(Source records)
"""
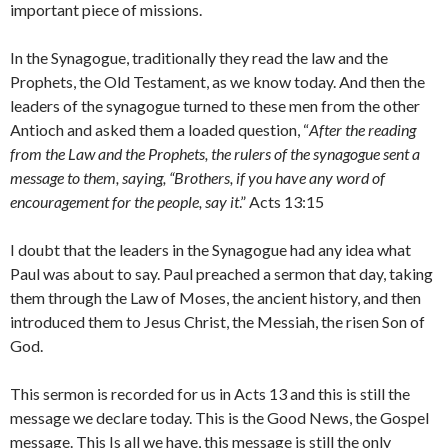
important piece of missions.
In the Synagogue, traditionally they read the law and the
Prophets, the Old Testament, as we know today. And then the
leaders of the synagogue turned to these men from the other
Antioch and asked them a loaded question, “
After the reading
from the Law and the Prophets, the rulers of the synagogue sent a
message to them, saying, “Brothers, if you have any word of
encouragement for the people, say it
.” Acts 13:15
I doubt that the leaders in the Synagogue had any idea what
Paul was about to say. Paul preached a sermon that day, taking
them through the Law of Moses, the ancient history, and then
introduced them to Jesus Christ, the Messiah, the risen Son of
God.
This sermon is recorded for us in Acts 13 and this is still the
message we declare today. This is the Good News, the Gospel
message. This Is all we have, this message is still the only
"""
*Instructions to follow*:
Please express the text of these rows as a JSON list of strings, one string per line, with blank lines and the pictures left out.

*Problem solution*:
[
  "important piece of missions.",
  "In the Synagogue, traditionally they read the law and the",
  "Prophets, the Old Testament, as we know today. And then the",
  "leaders of the synagogue turned to these men from the other",
  "Antioch and asked them a loaded question, “",
  "After the reading",
  "from the Law and the Prophets, the rulers of the synagogue sent a",
  "message to them, saying, “Brothers, if you have any word of",
  "encouragement for the people, say it",
  ".” Acts 13:15",
  "I doubt that the leaders in the Synagogue had any idea what",
  "Paul was about to say. Paul preached a sermon that day, taking",
  "them through the Law of Moses, the ancient history, and then",
  "introduced them to Jesus Christ, the Messiah, the risen Son of",
  "God.",
  "This sermon is recorded for us in Acts 13 and this is still the",
  "message we declare today. This is the Good News, the Gospel",
  "message. This Is all we have, this message is still the only"
]